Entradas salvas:
————————
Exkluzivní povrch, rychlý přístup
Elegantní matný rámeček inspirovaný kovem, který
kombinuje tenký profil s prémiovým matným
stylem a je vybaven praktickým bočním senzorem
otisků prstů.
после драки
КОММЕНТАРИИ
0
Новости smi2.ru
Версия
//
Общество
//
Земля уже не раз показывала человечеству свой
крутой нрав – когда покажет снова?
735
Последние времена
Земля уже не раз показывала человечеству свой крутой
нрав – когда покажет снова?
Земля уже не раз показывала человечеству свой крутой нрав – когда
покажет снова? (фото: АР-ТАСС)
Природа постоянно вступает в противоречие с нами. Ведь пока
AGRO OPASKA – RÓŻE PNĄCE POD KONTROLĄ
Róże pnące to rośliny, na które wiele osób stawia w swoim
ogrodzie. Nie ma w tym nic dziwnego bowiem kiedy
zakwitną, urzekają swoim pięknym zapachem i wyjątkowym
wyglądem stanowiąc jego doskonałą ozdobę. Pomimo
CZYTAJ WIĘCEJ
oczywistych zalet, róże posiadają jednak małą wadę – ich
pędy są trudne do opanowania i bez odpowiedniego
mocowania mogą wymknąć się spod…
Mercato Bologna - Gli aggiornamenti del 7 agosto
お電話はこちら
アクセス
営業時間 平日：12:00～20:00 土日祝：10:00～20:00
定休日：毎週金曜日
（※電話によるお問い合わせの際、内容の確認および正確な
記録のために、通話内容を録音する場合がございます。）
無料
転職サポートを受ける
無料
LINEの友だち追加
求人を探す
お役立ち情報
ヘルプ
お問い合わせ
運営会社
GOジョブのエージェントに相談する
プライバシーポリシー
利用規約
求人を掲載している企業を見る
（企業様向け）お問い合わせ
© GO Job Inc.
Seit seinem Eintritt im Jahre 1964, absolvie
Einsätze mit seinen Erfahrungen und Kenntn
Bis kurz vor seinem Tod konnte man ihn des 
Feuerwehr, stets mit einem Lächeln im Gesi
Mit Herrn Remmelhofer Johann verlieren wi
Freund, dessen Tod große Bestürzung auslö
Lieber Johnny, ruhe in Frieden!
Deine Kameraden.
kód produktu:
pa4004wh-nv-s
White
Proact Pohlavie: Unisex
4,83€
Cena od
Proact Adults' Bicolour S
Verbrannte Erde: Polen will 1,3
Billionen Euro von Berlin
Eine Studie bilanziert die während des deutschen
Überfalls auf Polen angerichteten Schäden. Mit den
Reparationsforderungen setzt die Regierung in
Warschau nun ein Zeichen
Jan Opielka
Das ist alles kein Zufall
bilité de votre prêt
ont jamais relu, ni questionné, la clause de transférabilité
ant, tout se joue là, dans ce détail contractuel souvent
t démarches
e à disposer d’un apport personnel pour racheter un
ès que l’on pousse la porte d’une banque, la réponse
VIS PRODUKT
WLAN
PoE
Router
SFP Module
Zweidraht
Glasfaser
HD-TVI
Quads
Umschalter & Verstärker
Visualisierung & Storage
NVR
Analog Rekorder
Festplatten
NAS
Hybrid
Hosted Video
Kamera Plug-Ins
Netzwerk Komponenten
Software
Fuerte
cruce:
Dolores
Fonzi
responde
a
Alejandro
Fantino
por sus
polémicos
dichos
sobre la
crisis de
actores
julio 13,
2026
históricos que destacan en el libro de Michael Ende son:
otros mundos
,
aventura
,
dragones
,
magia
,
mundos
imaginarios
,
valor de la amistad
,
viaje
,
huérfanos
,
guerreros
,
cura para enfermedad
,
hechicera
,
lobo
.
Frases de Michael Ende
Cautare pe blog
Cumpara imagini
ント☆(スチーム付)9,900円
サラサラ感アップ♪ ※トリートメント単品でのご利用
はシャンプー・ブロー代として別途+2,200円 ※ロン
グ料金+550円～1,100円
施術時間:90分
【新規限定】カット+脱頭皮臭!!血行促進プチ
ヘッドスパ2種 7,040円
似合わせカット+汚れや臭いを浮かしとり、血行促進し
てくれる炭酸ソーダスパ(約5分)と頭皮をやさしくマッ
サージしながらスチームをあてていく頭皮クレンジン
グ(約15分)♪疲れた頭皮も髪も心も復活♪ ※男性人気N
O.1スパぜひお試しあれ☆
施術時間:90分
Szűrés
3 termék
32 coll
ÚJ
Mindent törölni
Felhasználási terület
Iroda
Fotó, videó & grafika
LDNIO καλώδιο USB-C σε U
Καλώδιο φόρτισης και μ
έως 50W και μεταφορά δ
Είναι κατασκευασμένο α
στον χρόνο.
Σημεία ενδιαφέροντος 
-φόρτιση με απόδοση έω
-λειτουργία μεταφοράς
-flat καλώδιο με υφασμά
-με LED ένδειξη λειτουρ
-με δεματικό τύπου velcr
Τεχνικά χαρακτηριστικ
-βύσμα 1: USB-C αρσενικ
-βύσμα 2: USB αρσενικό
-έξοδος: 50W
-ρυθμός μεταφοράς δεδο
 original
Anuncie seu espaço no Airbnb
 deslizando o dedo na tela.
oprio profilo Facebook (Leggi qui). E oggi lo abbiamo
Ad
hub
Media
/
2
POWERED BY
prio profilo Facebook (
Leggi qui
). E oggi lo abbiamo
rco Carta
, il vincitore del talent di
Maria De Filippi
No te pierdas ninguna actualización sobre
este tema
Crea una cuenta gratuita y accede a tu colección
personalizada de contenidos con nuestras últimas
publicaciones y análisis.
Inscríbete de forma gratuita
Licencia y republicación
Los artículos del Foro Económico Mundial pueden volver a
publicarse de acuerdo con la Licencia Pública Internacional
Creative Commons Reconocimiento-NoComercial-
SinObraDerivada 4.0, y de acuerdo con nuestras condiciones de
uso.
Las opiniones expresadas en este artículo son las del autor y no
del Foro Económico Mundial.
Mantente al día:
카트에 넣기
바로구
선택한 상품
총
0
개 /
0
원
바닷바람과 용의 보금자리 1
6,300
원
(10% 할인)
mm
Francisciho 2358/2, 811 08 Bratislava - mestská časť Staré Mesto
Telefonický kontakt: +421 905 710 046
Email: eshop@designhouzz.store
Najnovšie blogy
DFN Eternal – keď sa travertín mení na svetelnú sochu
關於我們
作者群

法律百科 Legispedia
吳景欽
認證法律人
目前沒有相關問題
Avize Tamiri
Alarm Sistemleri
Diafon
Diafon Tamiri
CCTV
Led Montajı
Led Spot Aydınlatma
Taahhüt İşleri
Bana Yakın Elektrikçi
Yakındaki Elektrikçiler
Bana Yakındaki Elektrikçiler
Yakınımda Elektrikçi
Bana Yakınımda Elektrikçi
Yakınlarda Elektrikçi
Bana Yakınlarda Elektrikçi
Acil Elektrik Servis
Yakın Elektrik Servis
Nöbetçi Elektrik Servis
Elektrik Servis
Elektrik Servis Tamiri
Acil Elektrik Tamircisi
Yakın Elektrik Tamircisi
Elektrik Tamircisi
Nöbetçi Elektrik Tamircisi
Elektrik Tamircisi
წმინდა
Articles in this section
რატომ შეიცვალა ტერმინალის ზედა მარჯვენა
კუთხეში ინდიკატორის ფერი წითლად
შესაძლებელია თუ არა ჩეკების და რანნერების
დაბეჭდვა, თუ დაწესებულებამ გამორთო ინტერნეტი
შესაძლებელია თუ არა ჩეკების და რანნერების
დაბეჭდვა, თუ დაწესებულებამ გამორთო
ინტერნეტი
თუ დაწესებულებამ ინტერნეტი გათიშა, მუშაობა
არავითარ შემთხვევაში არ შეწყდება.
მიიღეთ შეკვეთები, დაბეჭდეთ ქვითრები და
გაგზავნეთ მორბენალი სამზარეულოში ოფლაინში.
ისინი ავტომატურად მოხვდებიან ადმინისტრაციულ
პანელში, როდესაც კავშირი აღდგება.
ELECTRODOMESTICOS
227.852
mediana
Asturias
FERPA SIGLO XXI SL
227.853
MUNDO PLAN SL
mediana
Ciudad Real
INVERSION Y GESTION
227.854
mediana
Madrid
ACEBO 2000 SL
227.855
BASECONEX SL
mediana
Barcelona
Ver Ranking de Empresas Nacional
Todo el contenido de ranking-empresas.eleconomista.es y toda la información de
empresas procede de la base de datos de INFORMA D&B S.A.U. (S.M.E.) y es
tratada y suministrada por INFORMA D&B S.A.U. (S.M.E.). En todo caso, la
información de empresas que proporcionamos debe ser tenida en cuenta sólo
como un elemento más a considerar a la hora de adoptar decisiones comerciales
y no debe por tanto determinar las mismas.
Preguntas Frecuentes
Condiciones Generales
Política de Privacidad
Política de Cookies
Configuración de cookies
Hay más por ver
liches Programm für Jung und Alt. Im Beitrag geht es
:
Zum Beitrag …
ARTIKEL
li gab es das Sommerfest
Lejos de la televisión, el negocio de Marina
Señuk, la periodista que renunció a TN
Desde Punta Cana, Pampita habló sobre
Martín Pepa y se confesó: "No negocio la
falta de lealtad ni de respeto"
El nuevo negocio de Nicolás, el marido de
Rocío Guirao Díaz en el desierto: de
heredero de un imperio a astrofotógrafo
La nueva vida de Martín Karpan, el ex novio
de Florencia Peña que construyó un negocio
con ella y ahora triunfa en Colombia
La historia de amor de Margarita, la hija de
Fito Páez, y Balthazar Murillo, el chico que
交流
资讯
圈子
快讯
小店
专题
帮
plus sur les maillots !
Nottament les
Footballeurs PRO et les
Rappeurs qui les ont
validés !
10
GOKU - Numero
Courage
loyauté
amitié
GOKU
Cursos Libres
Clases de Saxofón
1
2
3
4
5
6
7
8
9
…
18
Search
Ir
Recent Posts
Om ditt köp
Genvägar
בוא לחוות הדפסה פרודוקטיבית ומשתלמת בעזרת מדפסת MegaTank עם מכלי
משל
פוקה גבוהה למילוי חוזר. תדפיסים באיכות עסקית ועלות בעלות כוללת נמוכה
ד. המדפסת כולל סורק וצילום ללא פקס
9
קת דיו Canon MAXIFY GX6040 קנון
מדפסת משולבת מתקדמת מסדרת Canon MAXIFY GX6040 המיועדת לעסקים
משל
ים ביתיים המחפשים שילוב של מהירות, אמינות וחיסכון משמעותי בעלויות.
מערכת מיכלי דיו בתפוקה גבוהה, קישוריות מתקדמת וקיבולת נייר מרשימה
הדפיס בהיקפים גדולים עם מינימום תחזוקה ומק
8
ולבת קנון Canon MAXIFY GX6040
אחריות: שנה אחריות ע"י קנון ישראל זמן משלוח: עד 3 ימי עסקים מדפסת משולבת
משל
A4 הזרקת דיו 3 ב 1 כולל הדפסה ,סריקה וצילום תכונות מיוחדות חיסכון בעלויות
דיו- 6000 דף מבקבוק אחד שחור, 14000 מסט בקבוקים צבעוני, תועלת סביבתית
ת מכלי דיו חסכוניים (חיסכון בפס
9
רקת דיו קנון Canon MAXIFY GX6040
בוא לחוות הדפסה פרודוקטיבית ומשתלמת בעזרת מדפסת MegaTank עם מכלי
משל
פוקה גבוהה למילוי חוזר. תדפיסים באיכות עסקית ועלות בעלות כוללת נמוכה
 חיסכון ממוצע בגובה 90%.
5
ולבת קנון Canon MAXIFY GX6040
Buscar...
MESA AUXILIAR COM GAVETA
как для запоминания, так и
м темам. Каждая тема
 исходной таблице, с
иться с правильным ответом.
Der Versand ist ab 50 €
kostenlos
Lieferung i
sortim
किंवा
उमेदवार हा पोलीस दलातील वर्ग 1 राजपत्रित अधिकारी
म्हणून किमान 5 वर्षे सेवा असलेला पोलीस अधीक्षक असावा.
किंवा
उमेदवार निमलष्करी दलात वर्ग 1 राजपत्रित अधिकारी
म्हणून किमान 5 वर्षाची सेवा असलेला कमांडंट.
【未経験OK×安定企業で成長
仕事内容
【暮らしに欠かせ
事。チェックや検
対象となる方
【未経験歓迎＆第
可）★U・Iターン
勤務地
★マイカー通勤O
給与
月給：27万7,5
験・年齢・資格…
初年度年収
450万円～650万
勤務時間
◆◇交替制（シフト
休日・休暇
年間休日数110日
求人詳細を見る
————————
A tarefa:
Devolva, sem nenhuma alteração, as linhas que começam no início e terminam na linha que contém "Последние времена", com as duas extremidades incluídas.

Resposta à tarefa:
Exkluzivní povrch, rychlý přístup
Elegantní matný rámeček inspirovaný kovem, který
kombinuje tenký profil s prémiovým matným
stylem a je vybaven praktickým bočním senzorem
otisků prstů.
после драки
КОММЕНТАРИИ
0
Новости smi2.ru
Версия
//
Общество
//
Земля уже не раз показывала человечеству свой
крутой нрав – когда покажет снова?
735
Последние времена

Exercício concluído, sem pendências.